RECORDS FOR PROCESSING =>
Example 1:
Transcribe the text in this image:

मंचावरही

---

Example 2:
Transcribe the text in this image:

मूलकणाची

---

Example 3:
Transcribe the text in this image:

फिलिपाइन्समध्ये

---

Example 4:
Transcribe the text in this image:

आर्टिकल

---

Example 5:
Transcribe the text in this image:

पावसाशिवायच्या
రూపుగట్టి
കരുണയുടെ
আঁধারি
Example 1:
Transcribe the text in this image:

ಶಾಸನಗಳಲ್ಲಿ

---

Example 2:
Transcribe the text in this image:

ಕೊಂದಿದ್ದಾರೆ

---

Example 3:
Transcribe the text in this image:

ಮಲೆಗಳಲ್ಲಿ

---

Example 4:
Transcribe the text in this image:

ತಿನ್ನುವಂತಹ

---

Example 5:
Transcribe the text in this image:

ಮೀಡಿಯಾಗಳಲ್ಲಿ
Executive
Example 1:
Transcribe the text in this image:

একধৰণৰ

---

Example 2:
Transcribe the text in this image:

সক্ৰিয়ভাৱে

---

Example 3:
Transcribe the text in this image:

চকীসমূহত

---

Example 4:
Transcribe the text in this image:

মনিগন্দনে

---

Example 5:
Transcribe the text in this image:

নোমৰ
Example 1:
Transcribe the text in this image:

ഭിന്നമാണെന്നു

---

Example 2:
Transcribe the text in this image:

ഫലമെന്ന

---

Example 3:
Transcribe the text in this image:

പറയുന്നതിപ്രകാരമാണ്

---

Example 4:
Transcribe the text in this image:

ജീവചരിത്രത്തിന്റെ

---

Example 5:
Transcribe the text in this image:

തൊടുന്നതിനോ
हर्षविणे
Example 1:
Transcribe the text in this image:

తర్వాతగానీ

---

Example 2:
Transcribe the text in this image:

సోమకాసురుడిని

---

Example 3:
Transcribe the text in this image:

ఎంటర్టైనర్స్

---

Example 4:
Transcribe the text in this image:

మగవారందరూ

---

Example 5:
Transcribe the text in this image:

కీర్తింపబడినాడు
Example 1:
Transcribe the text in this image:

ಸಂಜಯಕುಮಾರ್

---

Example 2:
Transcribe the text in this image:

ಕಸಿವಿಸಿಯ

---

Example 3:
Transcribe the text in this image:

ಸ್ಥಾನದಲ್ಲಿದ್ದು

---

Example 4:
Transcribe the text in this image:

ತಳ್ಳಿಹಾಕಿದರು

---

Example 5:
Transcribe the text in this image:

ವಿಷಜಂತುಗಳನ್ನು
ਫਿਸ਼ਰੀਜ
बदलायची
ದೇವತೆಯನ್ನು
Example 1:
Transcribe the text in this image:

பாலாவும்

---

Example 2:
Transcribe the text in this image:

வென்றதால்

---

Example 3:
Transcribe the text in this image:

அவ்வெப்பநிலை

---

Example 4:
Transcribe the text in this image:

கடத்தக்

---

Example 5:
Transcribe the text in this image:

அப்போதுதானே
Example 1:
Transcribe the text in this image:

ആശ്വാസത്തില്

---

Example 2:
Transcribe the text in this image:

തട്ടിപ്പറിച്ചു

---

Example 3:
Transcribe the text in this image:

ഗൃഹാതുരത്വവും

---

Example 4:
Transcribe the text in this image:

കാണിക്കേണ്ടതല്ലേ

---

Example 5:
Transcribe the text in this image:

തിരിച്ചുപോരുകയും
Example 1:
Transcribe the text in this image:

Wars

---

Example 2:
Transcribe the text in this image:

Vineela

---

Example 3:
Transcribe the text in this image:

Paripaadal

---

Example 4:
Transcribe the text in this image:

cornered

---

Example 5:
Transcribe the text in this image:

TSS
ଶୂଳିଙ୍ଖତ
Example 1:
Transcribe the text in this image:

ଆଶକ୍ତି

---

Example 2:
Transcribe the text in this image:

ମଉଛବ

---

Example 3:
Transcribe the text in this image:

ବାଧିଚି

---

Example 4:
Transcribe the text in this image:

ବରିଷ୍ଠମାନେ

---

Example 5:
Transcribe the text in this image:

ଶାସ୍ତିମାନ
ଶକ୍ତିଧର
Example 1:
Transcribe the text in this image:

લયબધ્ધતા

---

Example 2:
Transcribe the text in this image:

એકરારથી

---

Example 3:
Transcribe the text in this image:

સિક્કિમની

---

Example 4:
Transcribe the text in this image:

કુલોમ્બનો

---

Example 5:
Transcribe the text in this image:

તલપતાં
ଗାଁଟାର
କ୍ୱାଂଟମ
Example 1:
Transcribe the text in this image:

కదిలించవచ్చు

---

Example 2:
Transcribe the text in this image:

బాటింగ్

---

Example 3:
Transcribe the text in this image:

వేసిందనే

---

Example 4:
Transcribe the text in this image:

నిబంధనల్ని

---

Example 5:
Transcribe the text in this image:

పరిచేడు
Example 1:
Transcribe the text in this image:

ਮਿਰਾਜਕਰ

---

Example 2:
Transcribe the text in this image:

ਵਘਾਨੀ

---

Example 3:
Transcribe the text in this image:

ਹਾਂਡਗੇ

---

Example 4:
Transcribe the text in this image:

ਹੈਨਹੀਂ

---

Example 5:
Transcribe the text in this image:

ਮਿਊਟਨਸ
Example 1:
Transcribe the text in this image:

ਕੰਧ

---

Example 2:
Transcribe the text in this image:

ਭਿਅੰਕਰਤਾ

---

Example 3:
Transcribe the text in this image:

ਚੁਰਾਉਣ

STATED GOAL => Reproduce every line of the material above word for word, each on its own line and in the same order.

WORKED SOLUTION =>
Example 1:
Transcribe the text in this image:

मंचावरही

---

Example 2:
Transcribe the text in this image:

मूलकणाची

---

Example 3:
Transcribe the text in this image:

फिलिपाइन्समध्ये

---

Example 4:
Transcribe the text in this image:

आर्टिकल

---

Example 5:
Transcribe the text in this image:

पावसाशिवायच्या
రూపుగట్టి
കരുണയുടെ
আঁধারি
Example 1:
Transcribe the text in this image:

ಶಾಸನಗಳಲ್ಲಿ

---

Example 2:
Transcribe the text in this image:

ಕೊಂದಿದ್ದಾರೆ

---

Example 3:
Transcribe the text in this image:

ಮಲೆಗಳಲ್ಲಿ

---

Example 4:
Transcribe the text in this image:

ತಿನ್ನುವಂತಹ

---

Example 5:
Transcribe the text in this image:

ಮೀಡಿಯಾಗಳಲ್ಲಿ
Executive
Example 1:
Transcribe the text in this image:

একধৰণৰ

---

Example 2:
Transcribe the text in this image:

সক্ৰিয়ভাৱে

---

Example 3:
Transcribe the text in this image:

চকীসমূহত

---

Example 4:
Transcribe the text in this image:

মনিগন্দনে

---

Example 5:
Transcribe the text in this image:

নোমৰ
Example 1:
Transcribe the text in this image:

ഭിന്നമാണെന്നു

---

Example 2:
Transcribe the text in this image:

ഫലമെന്ന

---

Example 3:
Transcribe the text in this image:

പറയുന്നതിപ്രകാരമാണ്

---

Example 4:
Transcribe the text in this image:

ജീവചരിത്രത്തിന്റെ

---

Example 5:
Transcribe the text in this image:

തൊടുന്നതിനോ
हर्षविणे
Example 1:
Transcribe the text in this image:

తర్వాతగానీ

---

Example 2:
Transcribe the text in this image:

సోమకాసురుడిని

---

Example 3:
Transcribe the text in this image:

ఎంటర్టైనర్స్

---

Example 4:
Transcribe the text in this image:

మగవారందరూ

---

Example 5:
Transcribe the text in this image:

కీర్తింపబడినాడు
Example 1:
Transcribe the text in this image:

ಸಂಜಯಕುಮಾರ್

---

Example 2:
Transcribe the text in this image:

ಕಸಿವಿಸಿಯ

---

Example 3:
Transcribe the text in this image:

ಸ್ಥಾನದಲ್ಲಿದ್ದು

---

Example 4:
Transcribe the text in this image:

ತಳ್ಳಿಹಾಕಿದರು

---

Example 5:
Transcribe the text in this image:

ವಿಷಜಂತುಗಳನ್ನು
ਫਿਸ਼ਰੀਜ
बदलायची
ದೇವತೆಯನ್ನು
Example 1:
Transcribe the text in this image:

பாலாவும்

---

Example 2:
Transcribe the text in this image:

வென்றதால்

---

Example 3:
Transcribe the text in this image:

அவ்வெப்பநிலை

---

Example 4:
Transcribe the text in this image:

கடத்தக்

---

Example 5:
Transcribe the text in this image:

அப்போதுதானே
Example 1:
Transcribe the text in this image:

ആശ്വാസത്തില്

---

Example 2:
Transcribe the text in this image:

തട്ടിപ്പറിച്ചു

---

Example 3:
Transcribe the text in this image:

ഗൃഹാതുരത്വവും

---

Example 4:
Transcribe the text in this image:

കാണിക്കേണ്ടതല്ലേ

---

Example 5:
Transcribe the text in this image:

തിരിച്ചുപോരുകയും
Example 1:
Transcribe the text in this image:

Wars

---

Example 2:
Transcribe the text in this image:

Vineela

---

Example 3:
Transcribe the text in this image:

Paripaadal

---

Example 4:
Transcribe the text in this image:

cornered

---

Example 5:
Transcribe the text in this image:

TSS
ଶୂଳିଙ୍ଖତ
Example 1:
Transcribe the text in this image:

ଆଶକ୍ତି

---

Example 2:
Transcribe the text in this image:

ମଉଛବ

---

Example 3:
Transcribe the text in this image:

ବାଧିଚି

---

Example 4:
Transcribe the text in this image:

ବରିଷ୍ଠମାନେ

---

Example 5:
Transcribe the text in this image:

ଶାସ୍ତିମାନ
ଶକ୍ତିଧର
Example 1:
Transcribe the text in this image:

લયબધ્ધતા

---

Example 2:
Transcribe the text in this image:

એકરારથી

---

Example 3:
Transcribe the text in this image:

સિક્કિમની

---

Example 4:
Transcribe the text in this image:

કુલોમ્બનો

---

Example 5:
Transcribe the text in this image:

તલપતાં
ଗାଁଟାର
କ୍ୱାଂଟମ
Example 1:
Transcribe the text in this image:

కదిలించవచ్చు

---

Example 2:
Transcribe the text in this image:

బాటింగ్

---

Example 3:
Transcribe the text in this image:

వేసిందనే

---

Example 4:
Transcribe the text in this image:

నిబంధనల్ని

---

Example 5:
Transcribe the text in this image:

పరిచేడు
Example 1:
Transcribe the text in this image:

ਮਿਰਾਜਕਰ

---

Example 2:
Transcribe the text in this image:

ਵਘਾਨੀ

---

Example 3:
Transcribe the text in this image:

ਹਾਂਡਗੇ

---

Example 4:
Transcribe the text in this image:

ਹੈਨਹੀਂ

---

Example 5:
Transcribe the text in this image:

ਮਿਊਟਨਸ
Example 1:
Transcribe the text in this image:

ਕੰਧ

---

Example 2:
Transcribe the text in this image:

ਭਿਅੰਕਰਤਾ

---

Example 3:
Transcribe the text in this image:

ਚੁਰਾਉਣ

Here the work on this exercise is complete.